## Work to complete
1. Extract every line of the entries below that contains the string "kern", matching case exactly.
2. Extend the piece on promote allocation in real estate partnerships, picking up right after its final sentence.

## Excerpt
==*==
That story is not unusual. Partnership disputes about carry allocation — where informal understandings made at formation are no longer remembered the same way when significant money is about to move — are among the most expensive governance failures in private real estate. They surface not at the beginning, when everyone is optimistic and collaborative, but at the moment of exit, when the proceeds are real and the divergence in expectations becomes financially consequential.
The promote allocation problem is, at its core, a documentation problem. But it is also a design problem, because even sponsors who intend to document the arrangement often discover that they did not think carefully enough about what the allocation is supposed to reward, how it connects to the external waterfall that generates the carry in the first place, or what happens when the team grows, roles shift, or someone leaves. This post addresses all three dimensions: what promote actually represents, how to design an allocation that reflects the work that creates it, and how to document the arrangement in a way that survives the passage of time and the pressure of a profitable exit.
What Promote Is and How It Is Actually Generated
Promote as a Profits Interest, Not a Right to Be Present at Closing
Promote — commonly called carried interest in private fund and real estate language — is the GP’s performance-based share of the investment’s upside. It is distinct from the management fee, which compensates the advisory platform for ongoing operations regardless of outcome, and from the GP’s pro rata return on any capital it personally invested. For tax and structuring purposes, promote received in connection with services is typically treated as a profits interest: an interest in the future appreciation of the partnership, not in existing value at the time of issuance. That tax treatment is part of why promote is designed the way it is, and why the internal allocation of carry among GP principals has both economic and tax dimensions that need to be addressed deliberately.
What promote is not is a participation right that accrues simply by holding a title or an equity interest in the GP entity at the time the deal closes. Carry is generated through investment performance, and the people who created that performance — who sourced the deal, underwrote it, negotiated the financing, closed it, managed the business plan through the hold, and executed the exit — are the ones who created the profit pool that the promote represents. An internal allocation that ignores those contributions in favor of organizational hierarchy or founding-group membership will, over time, produce exactly the misalignment it was supposed to prevent.
How Promote Is Generated Through the Waterfall
Promote is not earned at closing. It is generated through the distribution waterfall, which sequences how proceeds flow from the investment back to investors and the sponsor. A typical real estate fund waterfall first returns all invested capital to the limited partners, then satisfies a preferred return or hurdle rate, may include a catch-up tier that allows the GP to recover its share of returns up to the hurdle level at an accelerated rate, and then allocates the remaining profits between the LPs and the GP at the agreed promoted split — commonly 80/20 in favor of the LPs.
The distinction between American-style (deal-by-deal) and European-style (whole-of-fund) waterfalls is relevant here because it affects both when carry is received and the clawback risk that attaches to early distributions. Under an American-style waterfall, the GP may earn carry on a deal-by-deal basis, which means carry can be distributed before the LP has recovered all invested capital across the full portfolio. That earlier distribution reduces the GP’s need to wait for carry but creates clawback risk: if later investments underperform, the GP may owe back carry already received. A 2024 survey by Paul Weiss found that nearly 64% of funds now provide interim clawback provisions, reflecting LP pressure to address exactly this exposure in deal-by-deal structures. Under a European-style waterfall, the GP typically earns carry only after LPs receive all capital plus the preferred return, which largely eliminates interim clawback risk but defers carry realization significantly.
==*==
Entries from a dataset
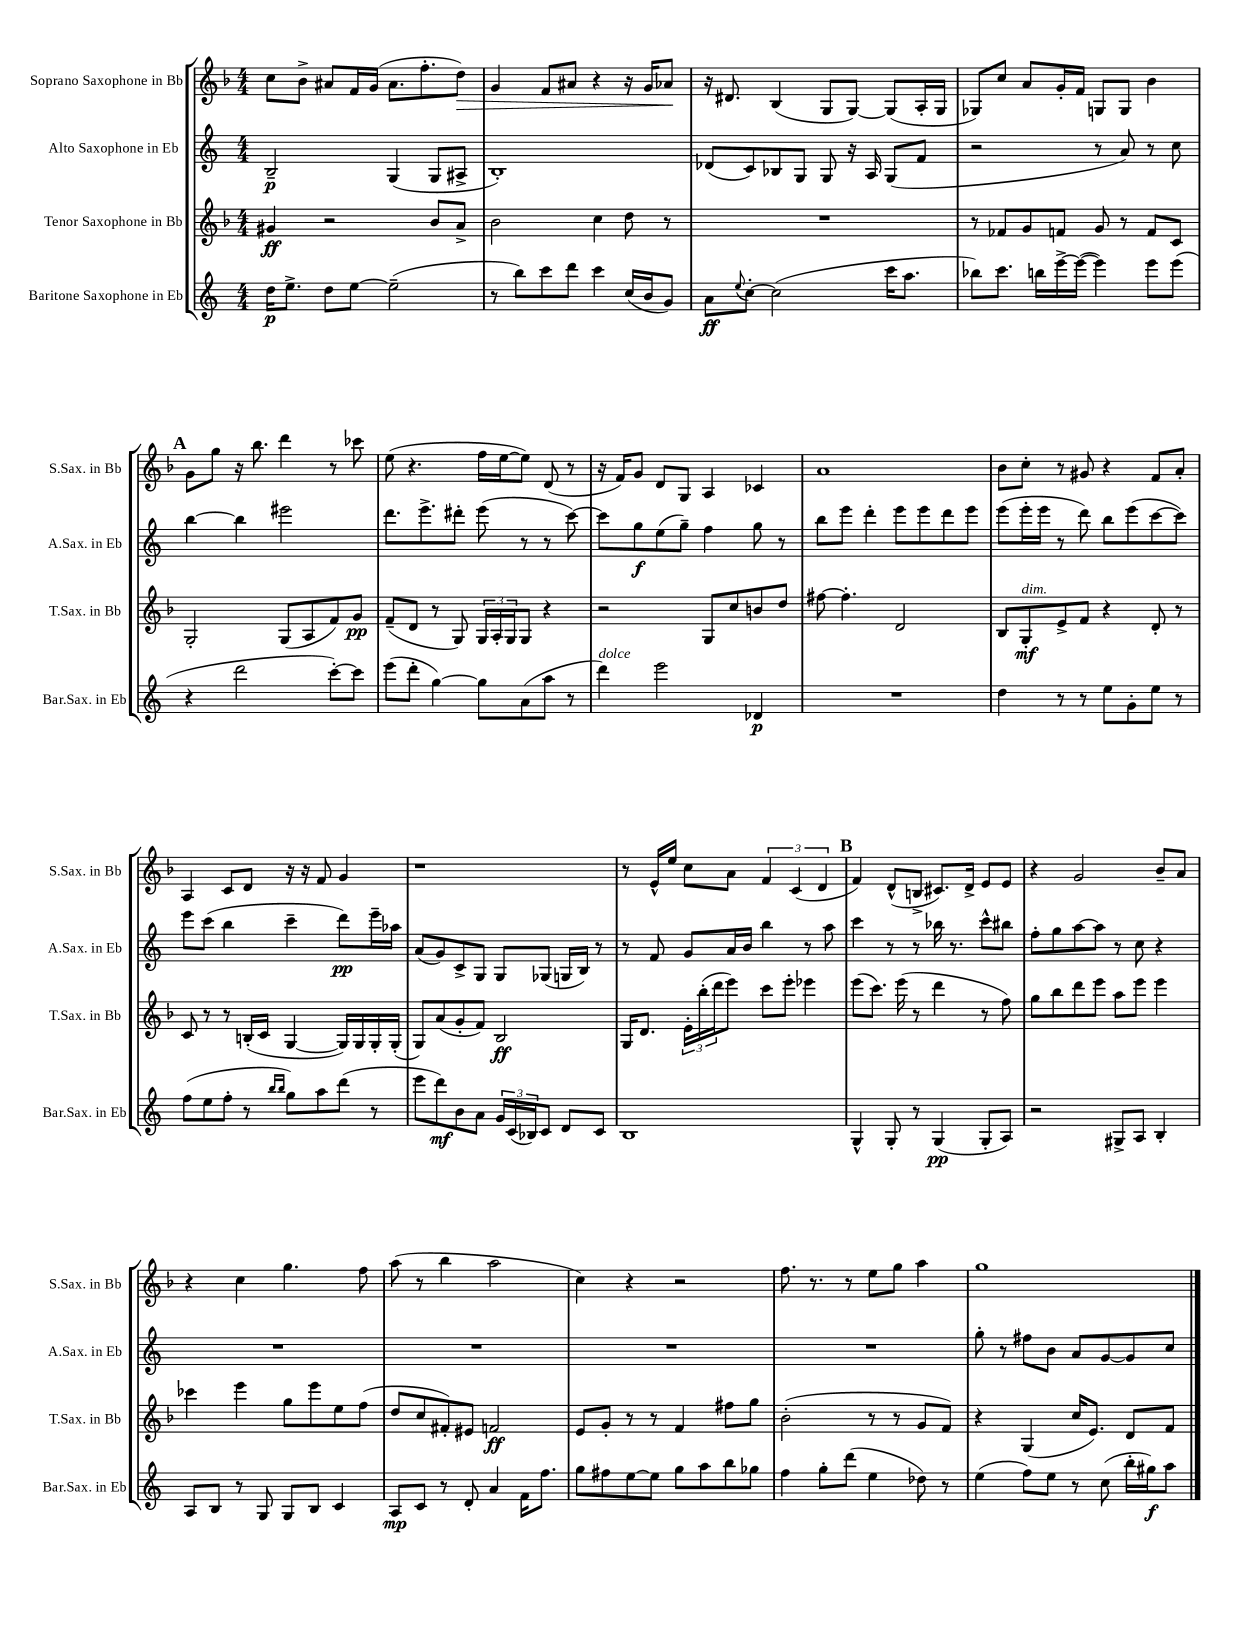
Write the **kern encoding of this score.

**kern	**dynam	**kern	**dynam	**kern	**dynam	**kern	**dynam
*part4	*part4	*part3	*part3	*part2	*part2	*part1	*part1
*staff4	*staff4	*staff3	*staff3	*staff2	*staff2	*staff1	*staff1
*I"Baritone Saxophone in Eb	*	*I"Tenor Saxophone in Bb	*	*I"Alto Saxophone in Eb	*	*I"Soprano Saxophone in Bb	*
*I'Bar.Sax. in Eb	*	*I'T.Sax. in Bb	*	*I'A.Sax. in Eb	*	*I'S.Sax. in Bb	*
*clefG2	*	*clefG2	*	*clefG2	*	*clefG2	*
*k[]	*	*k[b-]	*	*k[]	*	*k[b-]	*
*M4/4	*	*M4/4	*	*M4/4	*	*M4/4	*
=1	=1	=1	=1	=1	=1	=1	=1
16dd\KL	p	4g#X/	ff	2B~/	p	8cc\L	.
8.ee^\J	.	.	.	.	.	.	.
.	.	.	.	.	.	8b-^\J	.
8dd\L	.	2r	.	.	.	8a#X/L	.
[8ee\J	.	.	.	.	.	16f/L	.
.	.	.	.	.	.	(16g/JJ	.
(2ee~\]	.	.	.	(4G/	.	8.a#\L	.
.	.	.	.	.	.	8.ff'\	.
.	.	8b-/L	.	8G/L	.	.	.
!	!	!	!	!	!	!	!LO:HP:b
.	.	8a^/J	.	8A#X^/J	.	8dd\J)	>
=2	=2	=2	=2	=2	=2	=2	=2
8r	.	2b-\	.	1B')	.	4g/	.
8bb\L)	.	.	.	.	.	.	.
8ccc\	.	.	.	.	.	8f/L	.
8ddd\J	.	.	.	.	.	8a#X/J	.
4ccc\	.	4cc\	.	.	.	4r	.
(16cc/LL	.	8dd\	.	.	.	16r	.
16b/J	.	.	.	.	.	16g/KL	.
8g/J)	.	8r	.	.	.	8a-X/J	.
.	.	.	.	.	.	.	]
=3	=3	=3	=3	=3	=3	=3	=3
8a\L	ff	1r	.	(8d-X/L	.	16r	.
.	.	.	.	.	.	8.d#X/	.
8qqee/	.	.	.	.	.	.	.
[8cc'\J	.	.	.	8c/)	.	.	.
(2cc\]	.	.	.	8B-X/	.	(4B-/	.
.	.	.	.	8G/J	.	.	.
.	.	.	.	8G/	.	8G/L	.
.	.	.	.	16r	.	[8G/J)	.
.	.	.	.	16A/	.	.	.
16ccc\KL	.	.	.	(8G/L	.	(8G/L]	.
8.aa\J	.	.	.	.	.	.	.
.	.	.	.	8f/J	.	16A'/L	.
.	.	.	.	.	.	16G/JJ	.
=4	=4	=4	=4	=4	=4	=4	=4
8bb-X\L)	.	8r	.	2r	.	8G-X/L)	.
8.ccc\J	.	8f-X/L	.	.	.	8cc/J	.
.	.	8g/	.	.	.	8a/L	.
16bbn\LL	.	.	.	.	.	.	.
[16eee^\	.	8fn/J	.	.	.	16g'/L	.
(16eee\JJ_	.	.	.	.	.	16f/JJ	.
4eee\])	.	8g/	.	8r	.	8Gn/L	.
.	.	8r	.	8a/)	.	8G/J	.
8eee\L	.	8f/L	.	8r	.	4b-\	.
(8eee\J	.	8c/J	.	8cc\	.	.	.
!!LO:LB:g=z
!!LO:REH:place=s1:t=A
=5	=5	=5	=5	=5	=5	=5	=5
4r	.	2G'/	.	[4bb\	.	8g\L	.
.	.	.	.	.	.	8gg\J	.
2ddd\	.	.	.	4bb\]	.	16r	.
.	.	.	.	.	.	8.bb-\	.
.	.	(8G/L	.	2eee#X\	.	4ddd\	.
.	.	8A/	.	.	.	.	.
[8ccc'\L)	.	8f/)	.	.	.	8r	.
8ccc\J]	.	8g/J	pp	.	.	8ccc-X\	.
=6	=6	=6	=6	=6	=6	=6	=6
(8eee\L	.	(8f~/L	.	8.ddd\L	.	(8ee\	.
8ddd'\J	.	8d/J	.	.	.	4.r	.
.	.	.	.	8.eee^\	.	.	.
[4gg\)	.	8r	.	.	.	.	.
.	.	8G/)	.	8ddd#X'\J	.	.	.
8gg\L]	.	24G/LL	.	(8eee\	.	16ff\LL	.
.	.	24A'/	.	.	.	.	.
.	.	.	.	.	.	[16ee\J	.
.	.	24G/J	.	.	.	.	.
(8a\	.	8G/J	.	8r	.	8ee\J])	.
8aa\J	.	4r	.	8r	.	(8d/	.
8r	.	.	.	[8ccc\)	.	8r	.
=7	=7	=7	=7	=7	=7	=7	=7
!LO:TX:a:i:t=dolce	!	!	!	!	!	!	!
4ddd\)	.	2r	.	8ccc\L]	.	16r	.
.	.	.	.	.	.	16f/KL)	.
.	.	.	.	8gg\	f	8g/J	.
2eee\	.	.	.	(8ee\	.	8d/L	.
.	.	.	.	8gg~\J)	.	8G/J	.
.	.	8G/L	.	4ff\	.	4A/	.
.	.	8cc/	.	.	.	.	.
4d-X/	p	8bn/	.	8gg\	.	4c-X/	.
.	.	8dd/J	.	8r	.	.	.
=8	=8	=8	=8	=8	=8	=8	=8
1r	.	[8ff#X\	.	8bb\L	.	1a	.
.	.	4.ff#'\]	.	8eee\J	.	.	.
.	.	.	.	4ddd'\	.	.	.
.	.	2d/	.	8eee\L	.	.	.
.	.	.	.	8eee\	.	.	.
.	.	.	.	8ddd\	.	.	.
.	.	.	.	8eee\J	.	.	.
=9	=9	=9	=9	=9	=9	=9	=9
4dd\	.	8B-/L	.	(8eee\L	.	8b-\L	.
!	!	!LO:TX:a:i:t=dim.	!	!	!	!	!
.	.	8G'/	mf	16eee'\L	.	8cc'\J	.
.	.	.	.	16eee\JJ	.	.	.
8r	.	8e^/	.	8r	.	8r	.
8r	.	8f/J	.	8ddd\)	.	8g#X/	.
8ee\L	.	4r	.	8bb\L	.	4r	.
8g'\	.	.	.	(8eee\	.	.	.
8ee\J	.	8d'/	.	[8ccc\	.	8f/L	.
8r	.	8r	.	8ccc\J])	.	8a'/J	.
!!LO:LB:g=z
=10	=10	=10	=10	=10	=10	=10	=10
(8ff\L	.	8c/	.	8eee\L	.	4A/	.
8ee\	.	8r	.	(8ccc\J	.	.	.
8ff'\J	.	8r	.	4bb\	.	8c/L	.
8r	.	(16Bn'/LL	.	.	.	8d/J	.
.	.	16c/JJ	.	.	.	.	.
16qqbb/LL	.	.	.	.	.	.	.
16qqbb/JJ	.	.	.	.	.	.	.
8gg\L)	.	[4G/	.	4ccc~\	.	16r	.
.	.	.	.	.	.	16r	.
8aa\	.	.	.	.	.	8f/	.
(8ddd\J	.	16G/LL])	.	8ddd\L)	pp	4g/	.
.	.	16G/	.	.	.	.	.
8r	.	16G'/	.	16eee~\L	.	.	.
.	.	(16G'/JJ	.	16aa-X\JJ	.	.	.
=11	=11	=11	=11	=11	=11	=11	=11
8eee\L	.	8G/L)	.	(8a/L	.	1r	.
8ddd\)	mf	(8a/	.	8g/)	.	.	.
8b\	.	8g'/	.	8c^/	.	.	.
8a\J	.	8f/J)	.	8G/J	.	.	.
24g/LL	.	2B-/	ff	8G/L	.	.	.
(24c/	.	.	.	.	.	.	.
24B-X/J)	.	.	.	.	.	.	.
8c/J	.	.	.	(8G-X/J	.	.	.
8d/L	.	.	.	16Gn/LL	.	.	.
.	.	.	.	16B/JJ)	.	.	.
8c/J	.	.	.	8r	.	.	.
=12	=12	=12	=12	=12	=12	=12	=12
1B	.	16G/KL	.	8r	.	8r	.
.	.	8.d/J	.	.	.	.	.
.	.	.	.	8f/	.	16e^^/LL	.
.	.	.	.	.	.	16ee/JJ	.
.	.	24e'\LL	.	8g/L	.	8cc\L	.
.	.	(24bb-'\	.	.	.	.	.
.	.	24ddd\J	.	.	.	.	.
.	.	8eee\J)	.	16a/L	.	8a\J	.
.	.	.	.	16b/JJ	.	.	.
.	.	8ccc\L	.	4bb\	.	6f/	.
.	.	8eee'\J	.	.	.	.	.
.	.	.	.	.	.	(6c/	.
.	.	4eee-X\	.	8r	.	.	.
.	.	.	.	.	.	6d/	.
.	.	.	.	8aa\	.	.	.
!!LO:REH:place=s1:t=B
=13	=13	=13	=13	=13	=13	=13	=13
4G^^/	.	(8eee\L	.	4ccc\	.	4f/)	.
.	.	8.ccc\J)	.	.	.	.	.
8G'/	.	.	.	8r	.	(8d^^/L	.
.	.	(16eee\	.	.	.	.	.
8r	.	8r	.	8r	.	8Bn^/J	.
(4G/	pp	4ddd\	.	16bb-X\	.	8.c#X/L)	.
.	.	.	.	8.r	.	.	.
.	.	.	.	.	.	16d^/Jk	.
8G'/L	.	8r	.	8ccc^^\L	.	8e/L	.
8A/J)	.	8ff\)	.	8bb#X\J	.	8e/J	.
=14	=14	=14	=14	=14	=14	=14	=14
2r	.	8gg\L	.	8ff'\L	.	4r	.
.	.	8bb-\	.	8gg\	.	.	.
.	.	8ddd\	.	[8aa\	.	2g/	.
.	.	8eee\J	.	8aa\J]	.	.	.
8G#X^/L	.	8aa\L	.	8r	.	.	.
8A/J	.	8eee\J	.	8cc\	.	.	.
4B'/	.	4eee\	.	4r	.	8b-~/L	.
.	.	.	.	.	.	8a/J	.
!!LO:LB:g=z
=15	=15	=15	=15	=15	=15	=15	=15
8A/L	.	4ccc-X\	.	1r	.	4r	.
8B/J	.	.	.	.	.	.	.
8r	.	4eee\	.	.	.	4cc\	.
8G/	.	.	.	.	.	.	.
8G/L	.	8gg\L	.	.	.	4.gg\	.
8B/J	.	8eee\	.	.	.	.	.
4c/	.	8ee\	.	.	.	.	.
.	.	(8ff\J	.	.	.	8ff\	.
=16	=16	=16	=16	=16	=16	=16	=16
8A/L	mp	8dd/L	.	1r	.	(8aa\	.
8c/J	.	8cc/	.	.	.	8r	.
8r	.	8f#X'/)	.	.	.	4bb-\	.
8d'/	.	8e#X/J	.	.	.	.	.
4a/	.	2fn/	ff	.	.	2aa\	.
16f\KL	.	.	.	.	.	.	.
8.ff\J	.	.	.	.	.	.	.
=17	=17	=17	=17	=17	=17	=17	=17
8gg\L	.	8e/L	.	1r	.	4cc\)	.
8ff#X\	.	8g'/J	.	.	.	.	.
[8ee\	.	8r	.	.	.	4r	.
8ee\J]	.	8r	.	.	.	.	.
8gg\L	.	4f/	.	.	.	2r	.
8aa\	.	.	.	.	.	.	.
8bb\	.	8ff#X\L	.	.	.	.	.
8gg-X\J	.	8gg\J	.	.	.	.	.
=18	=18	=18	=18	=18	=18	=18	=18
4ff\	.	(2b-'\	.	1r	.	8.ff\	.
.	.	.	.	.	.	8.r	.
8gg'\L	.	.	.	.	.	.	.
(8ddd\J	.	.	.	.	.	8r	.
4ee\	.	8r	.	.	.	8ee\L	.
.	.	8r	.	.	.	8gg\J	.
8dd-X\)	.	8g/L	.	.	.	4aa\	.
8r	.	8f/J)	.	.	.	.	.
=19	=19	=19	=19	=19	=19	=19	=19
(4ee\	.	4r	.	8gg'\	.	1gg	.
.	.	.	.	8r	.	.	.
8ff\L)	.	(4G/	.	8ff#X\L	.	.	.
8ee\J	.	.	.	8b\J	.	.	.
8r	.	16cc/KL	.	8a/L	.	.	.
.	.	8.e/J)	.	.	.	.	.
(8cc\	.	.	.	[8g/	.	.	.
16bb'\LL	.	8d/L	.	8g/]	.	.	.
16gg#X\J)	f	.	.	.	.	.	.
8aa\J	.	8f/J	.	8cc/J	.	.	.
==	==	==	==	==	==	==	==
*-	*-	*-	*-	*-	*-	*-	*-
==*==
## Task-by-task outputs
1.
Write the **kern encoding of this score.
**kern	**dynam	**kern	**dynam	**kern	**dynam	**kern	**dynam

2.
This external waterfall structure matters for internal GP economics because the internal promote split should reward the people who actually got the investment across the thresholds the waterfall sets. If the sponsor only receives real economics after capital is returned and performance hurdles are met, then the internal allocation that rewards deal originators, business-plan executors, exit strategists, and clawback absorbers should reflect the full path that was required to earn the carry — not just the first step of that path.
| 📌 The Hard Hurdle vs. Soft Hurdle Distinction: Why It Affects Internal Economics A hard hurdle means the GP earns carry only on profits above the LPs’ preferred return threshold. If the preferred return is 8%, the GP earns carry only on returns above 8%, not on the entire return stack. A soft hurdle means the GP earns carry on the entire return once the hurdle is cleared, subject to a catch-up provision. In a catch-up structure, after the LP reaches the preferred return threshold, the GP receives 100% of the next distributions until it catches up to its carry percentage, then the split reverts to the agreed ratio. ILPA Principles 3.0 recommends hard hurdles as more aligned with LP interests precisely because the GP earns carry only on the incremental value created above the threshold. Catch-up mechanics can materially change how much carry the GP receives and how quickly it is received. For internal GP economics, the distinction matters because a 20% internal share of carry in a hard-hurdle structure is a different economic outcome than a 20% share in a soft-hurdle structure with a full catch-up. Same percentage on paper. Different amounts of money in practice. The internal allocation discussion should happen with the specific external waterfall mechanics in view, not as an abstract percentage conversation. |
What the Internal Promote Allocation Should Actually Reward
The hardest part of allocating promote among GP principals is not picking a percentage. It is deciding what the percentage is supposed to reward. That prior question determines whether the allocation is durable — whether it will still feel fair when the carry is real and the contributions of each principal are visible in hindsight — or whether it was simply the path of least resistance at formation.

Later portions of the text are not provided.